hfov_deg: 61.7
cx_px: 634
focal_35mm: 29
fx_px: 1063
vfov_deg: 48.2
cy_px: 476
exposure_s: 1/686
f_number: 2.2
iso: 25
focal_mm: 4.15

=-=-=

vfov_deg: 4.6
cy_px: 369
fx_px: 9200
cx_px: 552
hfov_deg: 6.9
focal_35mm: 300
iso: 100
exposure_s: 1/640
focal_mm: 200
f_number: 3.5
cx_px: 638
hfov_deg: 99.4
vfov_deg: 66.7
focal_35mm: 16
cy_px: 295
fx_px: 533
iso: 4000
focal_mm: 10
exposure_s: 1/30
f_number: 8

=-=-=

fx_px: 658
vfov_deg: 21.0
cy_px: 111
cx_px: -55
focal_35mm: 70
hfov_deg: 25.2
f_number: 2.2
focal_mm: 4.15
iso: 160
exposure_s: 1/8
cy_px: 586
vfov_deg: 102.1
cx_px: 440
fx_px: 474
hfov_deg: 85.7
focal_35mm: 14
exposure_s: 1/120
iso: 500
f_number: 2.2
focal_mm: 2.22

=-=-=

▶ YOUR GOAL: Above are records; repeat only the lines starting at the line with "focal_35mm: 70" and ending at the line with "focal_mm: 2.22", exactly as they appear, both included.

▶ SOLUTION TO THE EXERCISE:
focal_35mm: 70
hfov_deg: 25.2
f_number: 2.2
focal_mm: 4.15
iso: 160
exposure_s: 1/8
cy_px: 586
vfov_deg: 102.1
cx_px: 440
fx_px: 474
hfov_deg: 85.7
focal_35mm: 14
exposure_s: 1/120
iso: 500
f_number: 2.2
focal_mm: 2.22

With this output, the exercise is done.